Stored items:
:::::
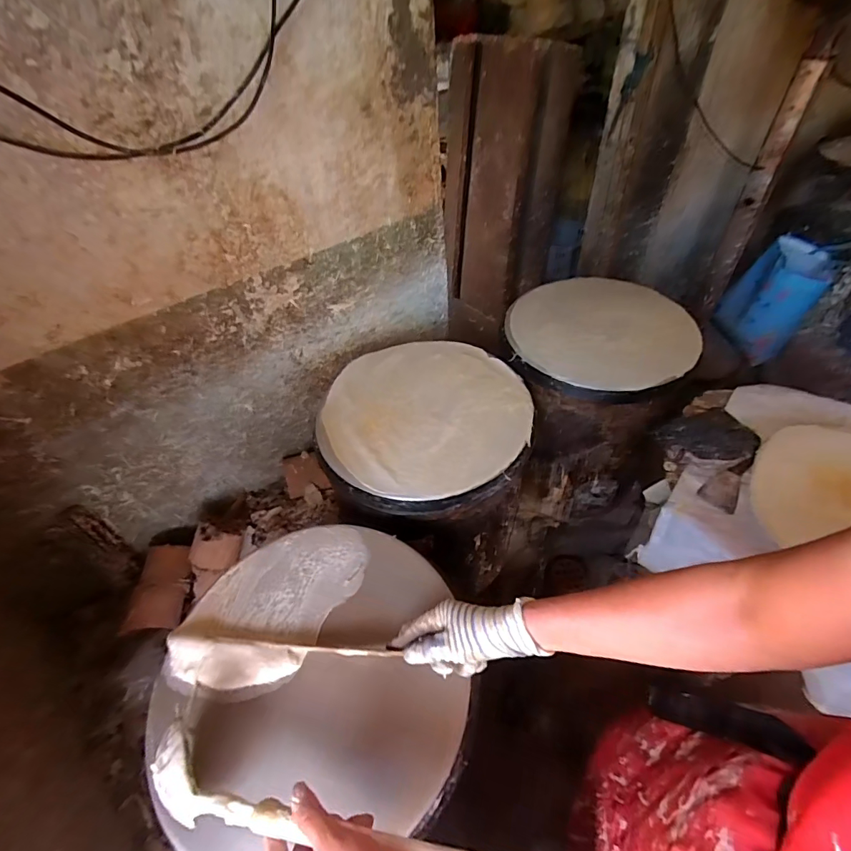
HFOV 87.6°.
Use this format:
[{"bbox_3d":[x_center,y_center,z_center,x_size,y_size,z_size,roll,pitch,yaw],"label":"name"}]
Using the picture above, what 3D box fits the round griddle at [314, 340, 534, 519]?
[{"bbox_3d":[-0.002,-0.015,0.770,0.349,0.037,0.351,-2,47,2],"label":"round griddle"}]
:::::
Output every record above exactly, leaving out the pictures.

■ **Problem solution**:
HFOV 87.6°.
Use this format:
[{"bbox_3d":[x_center,y_center,z_center,x_size,y_size,z_size,roll,pitch,yaw],"label":"name"}]
Using the picture above, what 3D box fits the round griddle at [314, 340, 534, 519]?
[{"bbox_3d":[-0.002,-0.015,0.770,0.349,0.037,0.351,-2,47,2],"label":"round griddle"}]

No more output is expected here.